Exercise = Please transcribe all of the records precisely.

Supplied records =

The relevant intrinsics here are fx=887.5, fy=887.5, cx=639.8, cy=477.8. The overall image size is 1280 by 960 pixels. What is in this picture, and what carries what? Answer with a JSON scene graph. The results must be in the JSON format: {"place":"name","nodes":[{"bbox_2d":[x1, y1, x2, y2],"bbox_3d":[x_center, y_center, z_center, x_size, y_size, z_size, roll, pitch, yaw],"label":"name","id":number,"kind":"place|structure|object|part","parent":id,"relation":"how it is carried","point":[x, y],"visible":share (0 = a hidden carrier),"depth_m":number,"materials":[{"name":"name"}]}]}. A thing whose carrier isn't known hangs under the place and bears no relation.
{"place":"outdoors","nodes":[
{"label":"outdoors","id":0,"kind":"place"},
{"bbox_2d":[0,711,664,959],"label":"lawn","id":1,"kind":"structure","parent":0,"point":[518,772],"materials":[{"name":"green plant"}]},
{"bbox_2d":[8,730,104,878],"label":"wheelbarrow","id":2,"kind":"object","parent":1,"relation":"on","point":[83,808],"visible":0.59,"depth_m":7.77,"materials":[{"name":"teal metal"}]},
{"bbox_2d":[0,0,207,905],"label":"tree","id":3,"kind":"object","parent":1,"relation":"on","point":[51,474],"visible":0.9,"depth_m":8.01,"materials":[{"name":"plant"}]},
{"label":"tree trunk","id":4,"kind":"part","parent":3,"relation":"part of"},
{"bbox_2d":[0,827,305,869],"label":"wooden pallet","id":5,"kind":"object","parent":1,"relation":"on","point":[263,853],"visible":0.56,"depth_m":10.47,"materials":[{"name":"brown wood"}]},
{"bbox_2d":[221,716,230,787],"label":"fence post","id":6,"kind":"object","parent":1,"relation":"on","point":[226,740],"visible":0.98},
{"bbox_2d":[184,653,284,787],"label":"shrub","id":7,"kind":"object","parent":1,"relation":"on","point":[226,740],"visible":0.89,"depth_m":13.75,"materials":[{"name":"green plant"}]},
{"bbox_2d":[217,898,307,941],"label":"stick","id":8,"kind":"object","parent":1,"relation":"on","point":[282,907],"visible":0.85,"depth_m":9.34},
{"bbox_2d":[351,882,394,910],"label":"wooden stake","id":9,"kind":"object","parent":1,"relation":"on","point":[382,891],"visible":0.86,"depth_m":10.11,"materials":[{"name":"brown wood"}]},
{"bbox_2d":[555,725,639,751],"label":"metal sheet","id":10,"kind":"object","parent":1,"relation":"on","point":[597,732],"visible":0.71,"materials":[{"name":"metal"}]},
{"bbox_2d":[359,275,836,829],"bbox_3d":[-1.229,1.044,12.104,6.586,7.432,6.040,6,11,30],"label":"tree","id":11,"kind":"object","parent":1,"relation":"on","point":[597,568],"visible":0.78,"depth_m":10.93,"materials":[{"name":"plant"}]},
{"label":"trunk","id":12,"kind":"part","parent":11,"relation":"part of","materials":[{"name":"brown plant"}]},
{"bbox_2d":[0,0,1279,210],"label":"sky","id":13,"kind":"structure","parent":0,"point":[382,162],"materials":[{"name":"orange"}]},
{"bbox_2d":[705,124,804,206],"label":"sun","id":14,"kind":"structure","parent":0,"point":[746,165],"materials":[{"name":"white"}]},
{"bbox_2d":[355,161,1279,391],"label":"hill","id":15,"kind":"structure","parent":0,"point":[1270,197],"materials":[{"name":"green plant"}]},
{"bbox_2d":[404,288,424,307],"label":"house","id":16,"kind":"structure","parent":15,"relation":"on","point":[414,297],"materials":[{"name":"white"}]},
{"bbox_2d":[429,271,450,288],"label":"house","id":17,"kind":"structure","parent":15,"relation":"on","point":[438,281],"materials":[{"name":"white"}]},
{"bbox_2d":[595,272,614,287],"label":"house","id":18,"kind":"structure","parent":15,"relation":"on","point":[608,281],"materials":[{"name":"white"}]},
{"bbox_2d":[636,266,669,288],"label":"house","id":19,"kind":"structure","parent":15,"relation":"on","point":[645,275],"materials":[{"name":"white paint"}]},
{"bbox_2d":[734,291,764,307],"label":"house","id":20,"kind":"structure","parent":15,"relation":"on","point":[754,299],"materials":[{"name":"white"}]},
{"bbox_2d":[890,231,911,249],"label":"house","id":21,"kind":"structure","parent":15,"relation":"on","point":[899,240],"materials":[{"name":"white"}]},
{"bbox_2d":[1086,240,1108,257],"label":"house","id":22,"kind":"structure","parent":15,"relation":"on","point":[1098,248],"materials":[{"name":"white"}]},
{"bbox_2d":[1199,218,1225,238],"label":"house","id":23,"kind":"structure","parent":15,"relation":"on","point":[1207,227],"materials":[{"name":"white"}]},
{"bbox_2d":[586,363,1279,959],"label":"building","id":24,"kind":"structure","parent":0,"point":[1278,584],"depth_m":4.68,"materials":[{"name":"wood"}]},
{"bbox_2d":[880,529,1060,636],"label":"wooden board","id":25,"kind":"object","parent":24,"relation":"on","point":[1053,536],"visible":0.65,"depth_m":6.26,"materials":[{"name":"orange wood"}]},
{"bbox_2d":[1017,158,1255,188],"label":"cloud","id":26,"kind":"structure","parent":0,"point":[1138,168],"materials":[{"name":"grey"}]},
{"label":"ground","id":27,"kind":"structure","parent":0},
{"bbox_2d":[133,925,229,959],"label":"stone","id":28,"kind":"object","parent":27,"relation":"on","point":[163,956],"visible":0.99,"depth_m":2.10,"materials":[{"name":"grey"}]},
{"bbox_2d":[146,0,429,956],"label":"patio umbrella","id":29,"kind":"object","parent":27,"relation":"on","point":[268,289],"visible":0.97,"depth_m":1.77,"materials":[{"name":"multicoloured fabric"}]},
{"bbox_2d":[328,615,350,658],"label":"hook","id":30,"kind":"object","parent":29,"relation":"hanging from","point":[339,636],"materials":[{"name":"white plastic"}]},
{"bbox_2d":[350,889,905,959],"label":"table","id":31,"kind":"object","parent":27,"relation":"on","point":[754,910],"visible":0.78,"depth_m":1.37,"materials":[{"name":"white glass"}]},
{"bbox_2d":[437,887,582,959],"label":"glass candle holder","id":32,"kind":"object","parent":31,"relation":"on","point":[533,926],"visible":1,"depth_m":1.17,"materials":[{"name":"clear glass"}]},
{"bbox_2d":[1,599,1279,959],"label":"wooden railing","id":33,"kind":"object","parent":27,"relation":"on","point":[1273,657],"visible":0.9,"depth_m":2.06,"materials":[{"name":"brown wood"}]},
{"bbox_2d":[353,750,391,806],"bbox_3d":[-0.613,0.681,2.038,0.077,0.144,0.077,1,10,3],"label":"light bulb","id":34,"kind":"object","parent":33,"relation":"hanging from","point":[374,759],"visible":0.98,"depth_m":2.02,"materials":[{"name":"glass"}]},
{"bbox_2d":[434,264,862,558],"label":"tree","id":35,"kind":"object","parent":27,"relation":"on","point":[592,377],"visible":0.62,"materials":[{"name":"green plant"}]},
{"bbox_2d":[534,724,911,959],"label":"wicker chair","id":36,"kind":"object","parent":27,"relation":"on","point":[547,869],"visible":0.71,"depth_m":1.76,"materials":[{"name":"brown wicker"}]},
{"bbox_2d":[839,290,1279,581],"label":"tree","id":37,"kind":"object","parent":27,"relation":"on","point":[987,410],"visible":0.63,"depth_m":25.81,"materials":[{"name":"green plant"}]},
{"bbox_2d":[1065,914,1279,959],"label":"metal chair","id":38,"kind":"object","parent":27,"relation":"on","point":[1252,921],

Answer for this exercise =
The relevant intrinsics here are fx=887.5, fy=887.5, cx=639.8, cy=477.8. The overall image size is 1280 by 960 pixels. What is in this picture, and what carries what? Answer with a JSON scene graph. The results must be in the JSON format: {"place":"name","nodes":[{"bbox_2d":[x1, y1, x2, y2],"bbox_3d":[x_center, y_center, z_center, x_size, y_size, z_size, roll, pitch, yaw],"label":"name","id":number,"kind":"place|structure|object|part","parent":id,"relation":"how it is carried","point":[x, y],"visible":share (0 = a hidden carrier),"depth_m":number,"materials":[{"name":"name"}]}]}. A thing whose carrier isn't known hangs under the place and bears no relation.
{"place":"outdoors","nodes":[
{"label":"outdoors","id":0,"kind":"place"},
{"bbox_2d":[0,711,664,959],"label":"lawn","id":1,"kind":"structure","parent":0,"point":[518,772],"materials":[{"name":"green plant"}]},
{"bbox_2d":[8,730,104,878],"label":"wheelbarrow","id":2,"kind":"object","parent":1,"relation":"on","point":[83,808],"visible":0.59,"depth_m":7.77,"materials":[{"name":"teal metal"}]},
{"bbox_2d":[0,0,207,905],"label":"tree","id":3,"kind":"object","parent":1,"relation":"on","point":[51,474],"visible":0.9,"depth_m":8.01,"materials":[{"name":"plant"}]},
{"label":"tree trunk","id":4,"kind":"part","parent":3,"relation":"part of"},
{"bbox_2d":[0,827,305,869],"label":"wooden pallet","id":5,"kind":"object","parent":1,"relation":"on","point":[263,853],"visible":0.56,"depth_m":10.47,"materials":[{"name":"brown wood"}]},
{"bbox_2d":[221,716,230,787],"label":"fence post","id":6,"kind":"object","parent":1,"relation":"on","point":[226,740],"visible":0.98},
{"bbox_2d":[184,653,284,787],"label":"shrub","id":7,"kind":"object","parent":1,"relation":"on","point":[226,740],"visible":0.89,"depth_m":13.75,"materials":[{"name":"green plant"}]},
{"bbox_2d":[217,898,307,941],"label":"stick","id":8,"kind":"object","parent":1,"relation":"on","point":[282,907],"visible":0.85,"depth_m":9.34},
{"bbox_2d":[351,882,394,910],"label":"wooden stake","id":9,"kind":"object","parent":1,"relation":"on","point":[382,891],"visible":0.86,"depth_m":10.11,"materials":[{"name":"brown wood"}]},
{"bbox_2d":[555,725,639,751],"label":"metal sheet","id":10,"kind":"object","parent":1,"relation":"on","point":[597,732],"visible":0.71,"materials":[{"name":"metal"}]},
{"bbox_2d":[359,275,836,829],"bbox_3d":[-1.229,1.044,12.104,6.586,7.432,6.040,6,11,30],"label":"tree","id":11,"kind":"object","parent":1,"relation":"on","point":[597,568],"visible":0.78,"depth_m":10.93,"materials":[{"name":"plant"}]},
{"label":"trunk","id":12,"kind":"part","parent":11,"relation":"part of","materials":[{"name":"brown plant"}]},
{"bbox_2d":[0,0,1279,210],"label":"sky","id":13,"kind":"structure","parent":0,"point":[382,162],"materials":[{"name":"orange"}]},
{"bbox_2d":[705,124,804,206],"label":"sun","id":14,"kind":"structure","parent":0,"point":[746,165],"materials":[{"name":"white"}]},
{"bbox_2d":[355,161,1279,391],"label":"hill","id":15,"kind":"structure","parent":0,"point":[1270,197],"materials":[{"name":"green plant"}]},
{"bbox_2d":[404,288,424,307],"label":"house","id":16,"kind":"structure","parent":15,"relation":"on","point":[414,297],"materials":[{"name":"white"}]},
{"bbox_2d":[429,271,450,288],"label":"house","id":17,"kind":"structure","parent":15,"relation":"on","point":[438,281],"materials":[{"name":"white"}]},
{"bbox_2d":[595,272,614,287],"label":"house","id":18,"kind":"structure","parent":15,"relation":"on","point":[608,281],"materials":[{"name":"white"}]},
{"bbox_2d":[636,266,669,288],"label":"house","id":19,"kind":"structure","parent":15,"relation":"on","point":[645,275],"materials":[{"name":"white paint"}]},
{"bbox_2d":[734,291,764,307],"label":"house","id":20,"kind":"structure","parent":15,"relation":"on","point":[754,299],"materials":[{"name":"white"}]},
{"bbox_2d":[890,231,911,249],"label":"house","id":21,"kind":"structure","parent":15,"relation":"on","point":[899,240],"materials":[{"name":"white"}]},
{"bbox_2d":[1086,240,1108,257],"label":"house","id":22,"kind":"structure","parent":15,"relation":"on","point":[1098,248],"materials":[{"name":"white"}]},
{"bbox_2d":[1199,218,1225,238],"label":"house","id":23,"kind":"structure","parent":15,"relation":"on","point":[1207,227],"materials":[{"name":"white"}]},
{"bbox_2d":[586,363,1279,959],"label":"building","id":24,"kind":"structure","parent":0,"point":[1278,584],"depth_m":4.68,"materials":[{"name":"wood"}]},
{"bbox_2d":[880,529,1060,636],"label":"wooden board","id":25,"kind":"object","parent":24,"relation":"on","point":[1053,536],"visible":0.65,"depth_m":6.26,"materials":[{"name":"orange wood"}]},
{"bbox_2d":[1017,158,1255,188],"label":"cloud","id":26,"kind":"structure","parent":0,"point":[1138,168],"materials":[{"name":"grey"}]},
{"label":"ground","id":27,"kind":"structure","parent":0},
{"bbox_2d":[133,925,229,959],"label":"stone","id":28,"kind":"object","parent":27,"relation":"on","point":[163,956],"visible":0.99,"depth_m":2.10,"materials":[{"name":"grey"}]},
{"bbox_2d":[146,0,429,956],"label":"patio umbrella","id":29,"kind":"object","parent":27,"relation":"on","point":[268,289],"visible":0.97,"depth_m":1.77,"materials":[{"name":"multicoloured fabric"}]},
{"bbox_2d":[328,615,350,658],"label":"hook","id":30,"kind":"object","parent":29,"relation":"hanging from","point":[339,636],"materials":[{"name":"white plastic"}]},
{"bbox_2d":[350,889,905,959],"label":"table","id":31,"kind":"object","parent":27,"relation":"on","point":[754,910],"visible":0.78,"depth_m":1.37,"materials":[{"name":"white glass"}]},
{"bbox_2d":[437,887,582,959],"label":"glass candle holder","id":32,"kind":"object","parent":31,"relation":"on","point":[533,926],"visible":1,"depth_m":1.17,"materials":[{"name":"clear glass"}]},
{"bbox_2d":[1,599,1279,959],"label":"wooden railing","id":33,"kind":"object","parent":27,"relation":"on","point":[1273,657],"visible":0.9,"depth_m":2.06,"materials":[{"name":"brown wood"}]},
{"bbox_2d":[353,750,391,806],"bbox_3d":[-0.613,0.681,2.038,0.077,0.144,0.077,1,10,3],"label":"light bulb","id":34,"kind":"object","parent":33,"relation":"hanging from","point":[374,759],"visible":0.98,"depth_m":2.02,"materials":[{"name":"glass"}]},
{"bbox_2d":[434,264,862,558],"label":"tree","id":35,"kind":"object","parent":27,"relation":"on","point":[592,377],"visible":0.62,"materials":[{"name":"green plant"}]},
{"bbox_2d":[534,724,911,959],"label":"wicker chair","id":36,"kind":"object","parent":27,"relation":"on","point":[547,869],"visible":0.71,"depth_m":1.76,"materials":[{"name":"brown wicker"}]},
{"bbox_2d":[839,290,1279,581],"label":"tree","id":37,"kind":"object","parent":27,"relation":"on","point":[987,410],"visible":0.63,"depth_m":25.81,"materials":[{"name":"green plant"}]},
{"bbox_2d":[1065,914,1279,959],"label":"metal chair","id":38,"kind":"object","parent":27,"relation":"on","point":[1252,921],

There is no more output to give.